Propelled upwards solely by hot air, hang gliders make engineless flight possible.
Hang gliders work by generating lift through both their body and wing shape, as well as exploiting the natural meteorological updrafts created in Earth’s atmosphere. Through these factors, hang gliders can use gravity as a source of propulsion, yet stay airborne for lengthy periods of time, extending their lift-to-drag ratio considerably. This relationship between the amount of lift the glider is capable of and the amount of drag inflicted on it by the atmosphere’s air molecules is key to its sustained flight, with the more metres of forward glide to every one metre of descent, the better.
When hang gliders were first invented, their heavy construction materials (wood and heavy metals) prevented pilots from achieving a good ratio. Today, however, super-lightweight carbon composite materials allow gliders to have significant glide ratios, usually over 15:1.
Construction consists of two main parts, the control frame and the wings. The wings (usually made from composite-framed fabric) are designed to generate as much lift as possible as air passes over them, as well as maintain pitch and yaw equilibrium when gliding.

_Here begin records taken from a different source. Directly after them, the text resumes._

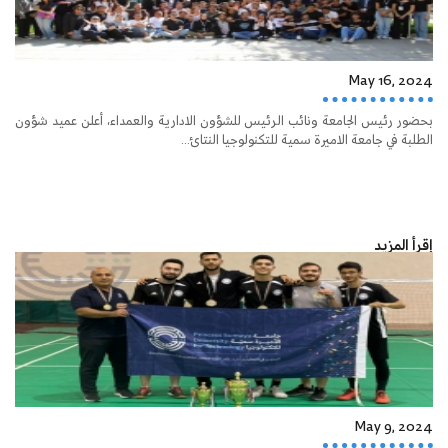
May 16, 2024
بحضور رئيس الجامعة ونائب الرئيس للشؤون الادارية والعمداء، أعلن عميد شؤون
الطلبة في جامعة الاميرة سمية للتكنولوجيا النتائ...
إقرأ المزيد
May 9, 2024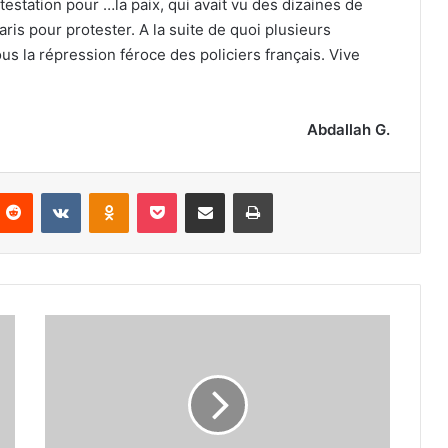
testation pour …la paix, qui avait vu des dizaines de
aris pour protester. A la suite de quoi plusieurs
us la répression féroce des policiers français. Vive
Abdallah G.
nterest
Reddit
VKontakte
Odnoklassniki
Pocket
Partager par email
Imprimer
Riadhi
Sekal
(responsable
des
œuvres
universitaires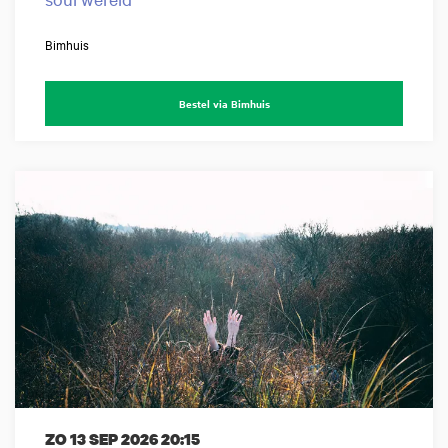
Bimhuis
Bestel via Bimhuis
ZO 13 SEP 2026
20:15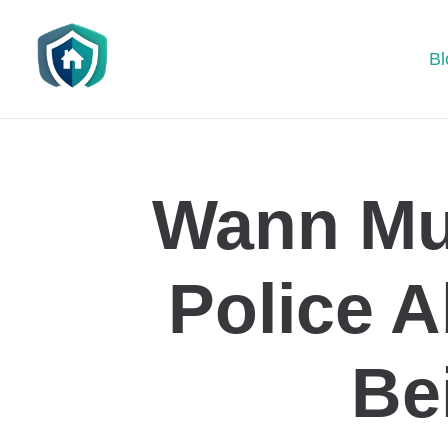
Bl
Wann Mu
Police A
Be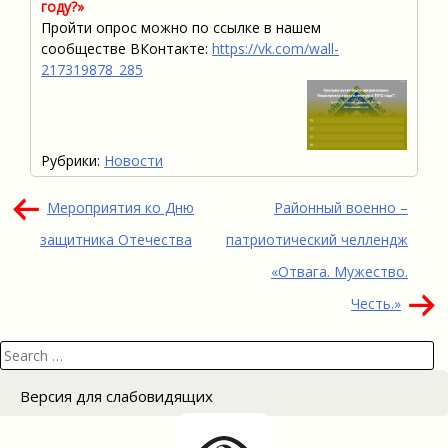
году?»
Пройти опрос можно по ссылке в нашем
сообществе ВКонтакте:
https://vk.com/wall-
217319878_285
Рубрики:
Новости
Навигация
Мероприятия ко Дню
Районный военно –
по
защитника Отечества
патриотический челлендж
записям
«Отвага. Мужество.
Честь.»
Search
for:
Версия для слабовидящих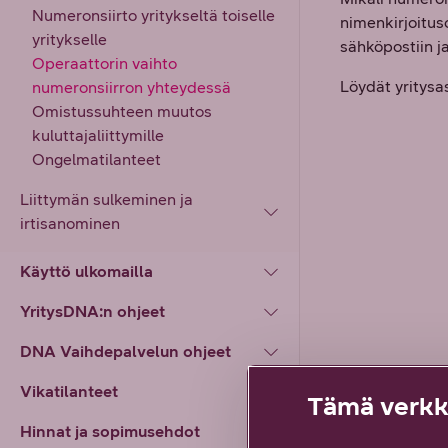
Numeronsiirto yritykseltä toiselle
nimenkirjoitus
yritykselle
sähköpostiin j
Operaattorin vaihto
Löydät yritysa
numeronsiirron yhteydessä
Omistussuhteen muutos
kuluttajaliittymille
Ongelmatilanteet
Liittymän sulkeminen ja
irtisanominen
Käyttö ulkomailla
YritysDNA:n ohjeet
DNA Vaihdepalvelun ohjeet
Vikatilanteet
Tämä verkko
Hinnat ja sopimusehdot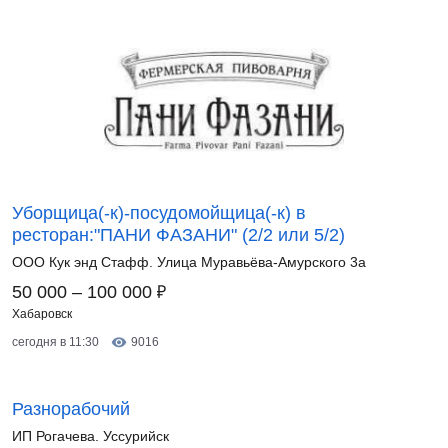
Уборщица(-к)-посудомойщица(-к) в
ресторан:"ПАНИ ФАЗАНИ" (2/2 или 5/2)
ООО Кук энд Стафф. Улица Муравьёва-Амурского 3а
₽
50 000 – 100 000
Хабаровск
сегодня в 11:30
9016
Разнорабочий
ИП Рогачева. Уссурийск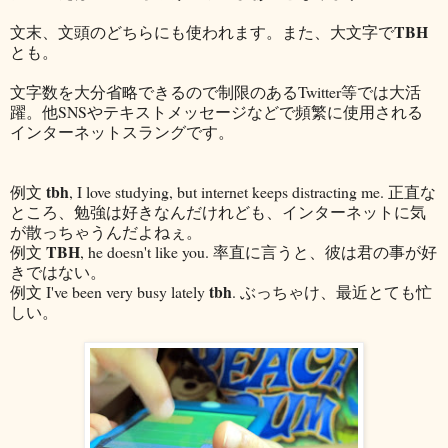
TBH
文末、文頭のどちらにも使われます。また、大文字で
とも。
文字数を大分省略できるので制限のあるTwitter等では大活
躍。他SNSやテキストメッセージなどで頻繁に使用される
インターネットスラングです。
tbh
例文
, I love studying, but internet keeps distracting me. 正直な
ところ、勉強は好きなんだけれども、インターネットに気
が散っちゃうんだよねぇ。
TBH
例文
, he doesn't like you. 率直に言うと、彼は君の事が好
きではない。
tbh
例文 I've been very busy lately
. ぶっちゃけ、最近とても忙
しい。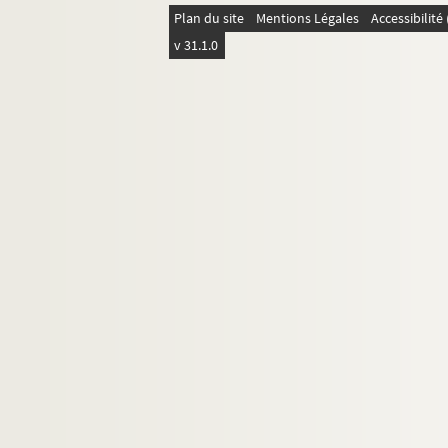
Plan du site
Mentions Légales
Accessibilit
v 31.1.0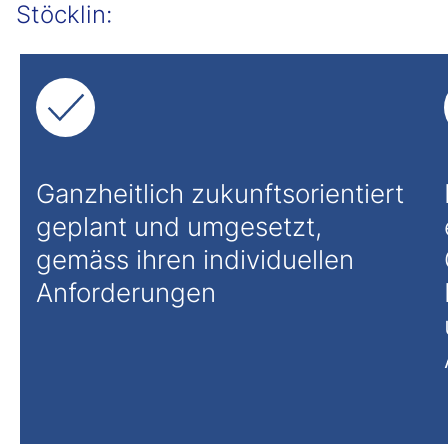
Stöcklin:
Ganzheitlich zukunftsorientiert
geplant und umgesetzt,
gemäss ihren individuellen
Anforderungen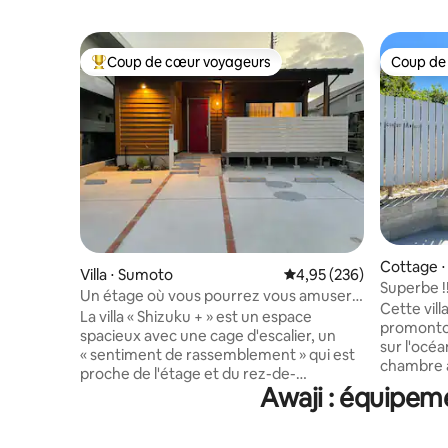
Coup de cœur voyageurs
Coup de
Coups de cœur voyageurs les plus appréciés
Coup de
Cottage ⋅
Villa ⋅ Sumoto
Évaluation moyenne sur 
4,95 (236)
Superbe !!
Un étage où vous pourrez vous amuser
depuis le 
Cette vill
avec vos amis et votre famille ! Jusqu'à 6
La villa « Shizuku + » est un espace
Animaux 
promontoir
personnes / Villa de style maison
spacieux avec une cage d'escalier, un
sur l'océ
individuelle / Réduction pour les séjours
« sentiment de rassemblement » qui est
chambre a
consécutifs / Mer, supérette et
proche de l'étage et du rez-de-
superbe.L
barbecue à distance de marche
Awaji : équipeme
chaussée, et vous pouvez passer un
pourrez é
moment de détente avec vos amis et
de soleil 
votre famille. ◆ Située sur la côte est, où
fenêtres d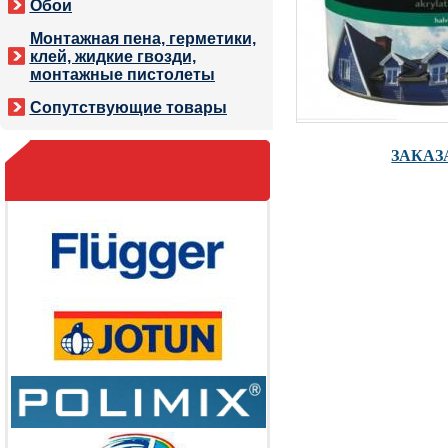
Обои
Монтажная пена, герметики,
клей, жидкие гвозди,
монтажные пистолеты
Сопутствующие товары
ЗАКАЗ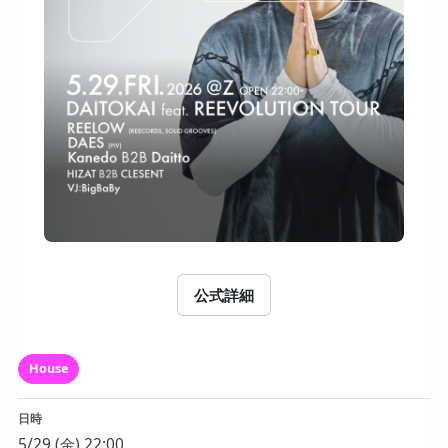
公式詳細
House
日時
5/29 (金) 22:00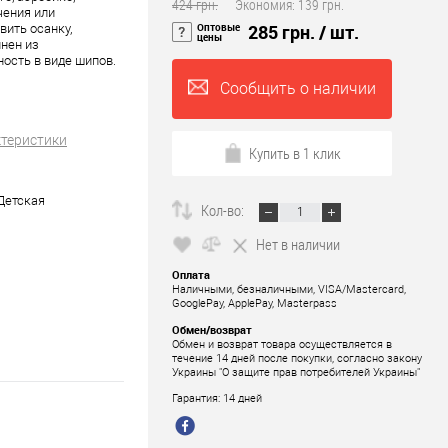
424 грн.
Экономия:
139 грн.
чения или
Оптовые
285 грн.
/ шт.
ить осанку,
цены
лнен из
ость в виде шипов.
Сообщить о наличии
ктеристики
Купить в 1 клик
Детская
Кол-во:
Нет в наличии
Оплата
Наличными, безналичными, VISA/Mastercard,
GooglePay, ApplePay, Masterpass
Обмен/возврат
Обмен и возврат товара осуществляется в
течение 14 дней после покупки, согласно закону
Украины "О защите прав потребителей Украины"
Гарантия: 14 дней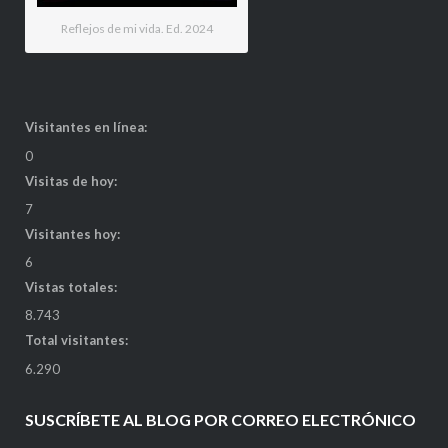
Reflejos de mi vida. Ed. 2024
Visitantes en línea:
0
Visitas de hoy:
7
Visitantes hoy:
6
Vistas totales:
8.743
Total visitantes:
6.290
SUSCRÍBETE AL BLOG POR CORREO ELECTRÓNICO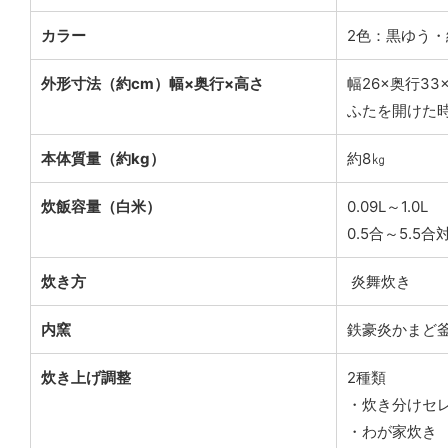
カラー
2色：黒ゆう・
外形寸法（約cm）幅×奥行×高さ
幅26×奥行33×
ふたを開けた時
本体質量（約kg）
約8㎏
炊飯容量（白米）
0.09L～1.0L
0.5合～5.5合
炊き方
炎舞炊き
内窯
鉄豪炎かまど
炊き上げ調整
2種類
・炊き分けセ
・わが家炊き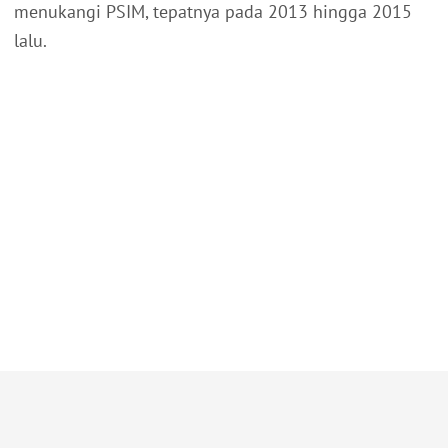
menukangi PSIM, tepatnya pada 2013 hingga 2015
lalu.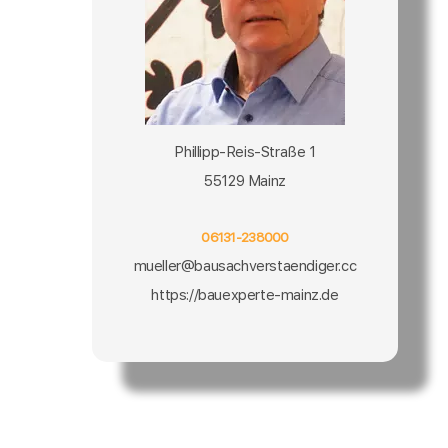
Phillipp-Reis-Straße 1
55129 Mainz
06131-238000
mueller@bausachverstaendiger.cc
https://bauexperte-mainz.de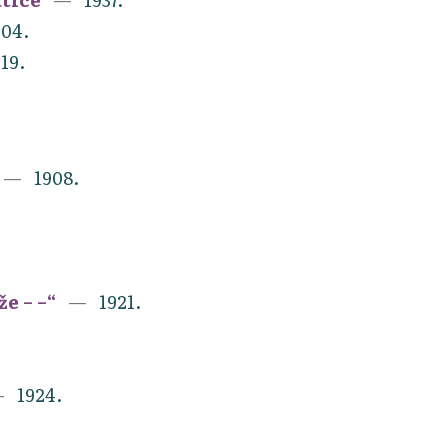
04.
19.
1908.
e – –“
1921.
1924.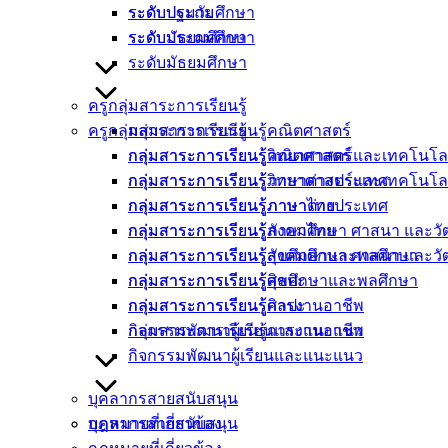
ระดับปฐมวัย
ระดับประถมศึกษา
ระดับประถมศึกษา
ระดับมัธยมศึกษา
ระดับมัธยมศึกษา
ครูกลุ่มสาระการเรียนรู้
ครูกลุ่มสาระการเรียนรู้
กลุ่มสาระการเรียนรู้คณิตศาสตร์
กลุ่มสาระการเรียนรู้คณิตศาสตร์
กลุ่มสาระการเรียนรู้วิทยาศาสตร์และเทคโนโล
กลุ่มสาระการเรียนรู้วิทยาศาสตร์และเทคโนโล
กลุ่มสาระการเรียนรู้ภาษาต่างประเทศ
กลุ่มสาระการเรียนรู้ภาษาต่างประเทศ
กลุ่มสาระการเรียนรู้ภาษาไทย
กลุ่มสาระการเรียนรู้ภาษาไทย
กลุ่มสาระการเรียนรู้สังคมศึกษา ศาสนา และ
กลุ่มสาระการเรียนรู้สังคมศึกษา ศาสนา และ
กลุ่มสาระการเรียนรู้สุขศึกษาและพลศึกษา
กลุ่มสาระการเรียนรู้สุขศึกษาและพลศึกษา
กลุ่มสาระการเรียนรู้ศิลปะ
กลุ่มสาระการเรียนรู้ศิลปะ
กลุ่มสาระการเรียนรู้การงานอาชีพ
กลุ่มสาระการเรียนรู้การงานอาชีพ
กิจกรรมพัฒนาผู้เรียนและแนะแนว
กิจกรรมพัฒนาผู้เรียนและแนะแนว
บุคลากรสายสนับสนุน
บุคลากรสายสนับสนุน
กฎหมายที่เกี่ยวข้อง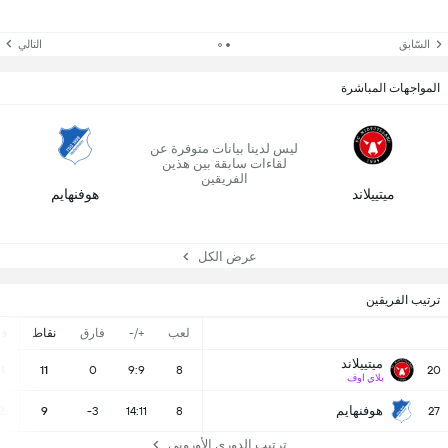
السّابق
التالي
المواجهات المباشرة
ليس لدينا بيانات متوفرة عن
لقاءات سابقة بين هذين
الفريقين
ميتييلاند
هوفنهايم
عرض الكل
ترتيب الفريقين
لعب
+/-
فارق
نقاط
ف
ميتييلاند
3
11
0
9:9
8
20
بلاي اوف
هوفنهايم
2
9
-3
14:11
8
27
ترتيب الدوري الأوروبي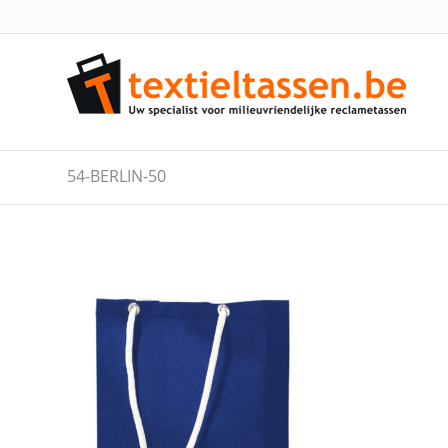
54-BERLIN-50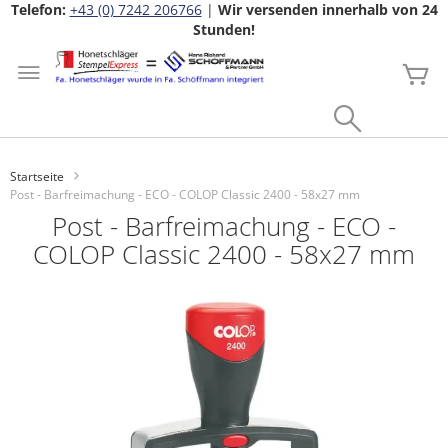
Telefon:
+43 (0) 7242 206766
|
Wir versenden innerhalb von 24
Stunden!
Zum
Inhalt
Me
springen
Search
Startseite
Post - Barfreimachung - ECO - COLOP Classic 2400 - 58x27 mm
Post - Barfreimachung - ECO -
COLOP Classic 2400 - 58x27 mm
Zum
Ende
der
Bildgalerie
springen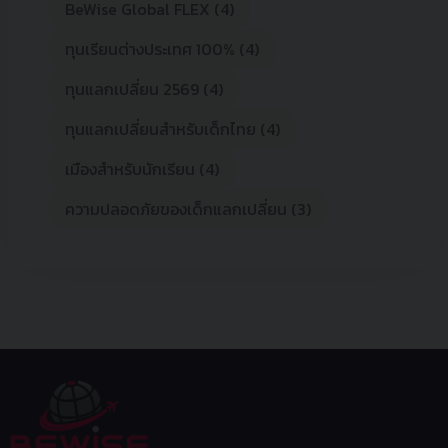
BeWise Global FLEX (4)
ทุนเรียนต่างประเทศ 100% (4)
ทุนแลกเปลี่ยน 2569 (4)
ทุนแลกเปลี่ยนสำหรับเด็กไทย (4)
เมืองสำหรับนักเรียน (4)
ความปลอดภัยของเด็กแลกเปลี่ยน (3)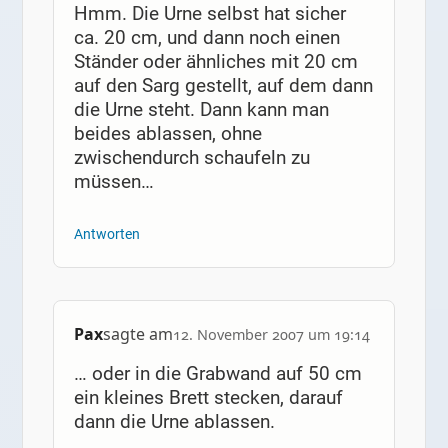
Hmm. Die Urne selbst hat sicher
ca. 20 cm, und dann noch einen
Ständer oder ähnliches mit 20 cm
auf den Sarg gestellt, auf dem dann
die Urne steht. Dann kann man
beides ablassen, ohne
zwischendurch schaufeln zu
müssen…
Antworten
Pax
sagte am
12. November 2007 um 19:14
… oder in die Grabwand auf 50 cm
ein kleines Brett stecken, darauf
dann die Urne ablassen.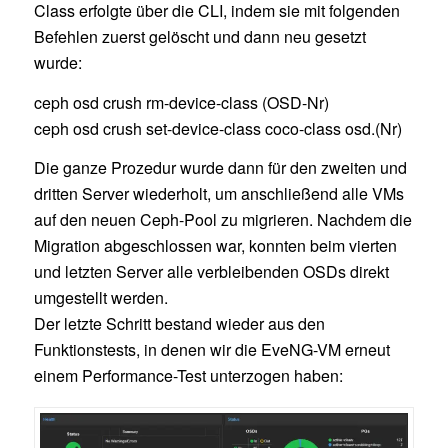
Class erfolgte über die CLI, indem sie mit folgenden
Befehlen zuerst gelöscht und dann neu gesetzt
wurde:
ceph osd crush rm-device-class (OSD-Nr)
ceph osd crush set-device-class coco-class osd.(Nr)
Die ganze Prozedur wurde dann für den zweiten und
dritten Server wiederholt, um anschließend alle VMs
auf den neuen Ceph-Pool zu migrieren. Nachdem die
Migration abgeschlossen war, konnten beim vierten
und letzten Server alle verbleibenden OSDs direkt
umgestellt werden.
Der letzte Schritt bestand wieder aus den
Funktionstests, in denen wir die EveNG-VM erneut
einem Performance-Test unterzogen haben:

The control frame is attached to the centre of the wings and is triangular in shape; it provides a fixed platform for the pilot to be strapped to and shift within to alter course and altitude. Control is achieved by the pilot moving his weight fore or aft in opposition to the frame. Modern control frames feature docking points for navigation instrumentation such as GPS, as well as for other electronics such as radios and variometers (rate of climb/descent indicators).